Aún no dominan las mezquitas en Lourdes

La Vanguardia, Twitter , 04-01-2015

Lea la versión en catalán

 

En este país, los debates sobre la inmigración y el consiguiente choque de culturas suelen generarse desde la política. A veces los lanzan plataformas xenófobas y otras, las más, los partidos centrales preocupados por no ceder espacio a esos xenófobos, con el lepenismo como modelo a evitar. Esta política, llevada al extremo en las campañas electorales, recuerda aquella estrategia de los bomberos que consiste en incendiar deliberadamente una franja de bosque para detener así el fuego principal. Al enemigo, tierra quemada.>
Que la última novela de Michel Houellebecq esté causando un revuelo importante en Francia – el diario izquierdista Libération le dedicó ayer siete páginas – responde a una particularidad muy propia de la Europa más culturalizada.
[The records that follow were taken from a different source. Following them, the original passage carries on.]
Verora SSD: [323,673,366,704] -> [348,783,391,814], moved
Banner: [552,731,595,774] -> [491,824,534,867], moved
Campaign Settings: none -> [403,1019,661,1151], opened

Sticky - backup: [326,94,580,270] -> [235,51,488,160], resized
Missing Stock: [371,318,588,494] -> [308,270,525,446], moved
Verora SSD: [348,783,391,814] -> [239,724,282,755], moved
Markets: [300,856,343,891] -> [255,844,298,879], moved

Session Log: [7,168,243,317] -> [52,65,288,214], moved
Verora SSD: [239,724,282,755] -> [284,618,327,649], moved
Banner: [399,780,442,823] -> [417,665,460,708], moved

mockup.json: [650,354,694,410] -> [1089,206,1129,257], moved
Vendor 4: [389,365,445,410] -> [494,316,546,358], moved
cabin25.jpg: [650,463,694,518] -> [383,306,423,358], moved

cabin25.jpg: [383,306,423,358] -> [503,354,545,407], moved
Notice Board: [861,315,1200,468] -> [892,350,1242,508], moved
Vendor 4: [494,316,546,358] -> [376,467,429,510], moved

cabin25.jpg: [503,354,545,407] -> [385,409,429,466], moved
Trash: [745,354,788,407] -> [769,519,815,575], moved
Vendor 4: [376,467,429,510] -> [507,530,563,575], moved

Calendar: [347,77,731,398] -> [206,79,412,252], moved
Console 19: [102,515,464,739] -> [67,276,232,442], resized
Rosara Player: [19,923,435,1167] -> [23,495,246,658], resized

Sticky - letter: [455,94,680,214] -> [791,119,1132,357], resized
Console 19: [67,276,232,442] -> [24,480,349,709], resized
Esta consiste en que los incendios los crean los propios intelectuales, en especial los que están dotados de una pluma privilegiada. El caso de Houellebecq, que novela en Soumission un futuro en el que un partido islámico accede a la presidencia de la República, evoca el que tiempo atrás protagonizó Louis – Ferdinand Céline. Como se recordará, a este se le acusó – con toda razón – de haber puesto su talento al servicio del antisemitismo, mientras que a Houellebecq se le afea ahora que esté dando cobertura intelectual a la demonizada Marine Le Pen. Martin Amis en el Reino Unido y Günter Grass en Alemania son otros excelentes escritores que han montado un buen lío planteando en sus libros situaciones políticamente incorrectas.>
Volviendo al de Houellebecq, su profecía recuerda la que hace una quincena de años lanzó Pyrénées Magazine. La revista se imaginó el futuro del Pirineo a unas décadas vista a través de fotomontajes. El más logrado, y que debió de causar algún ataque de ansiedad, mostraba la muy católica Lourdes salpicada de mezquitas. Quién sabe. Hoy, la ciudad donde se apareció un día la Virgen es tan kitsch como antaño, pero a los feligreses no los convoca aún el almuecín, sino las campanas del Santuario de Nuestra Señora.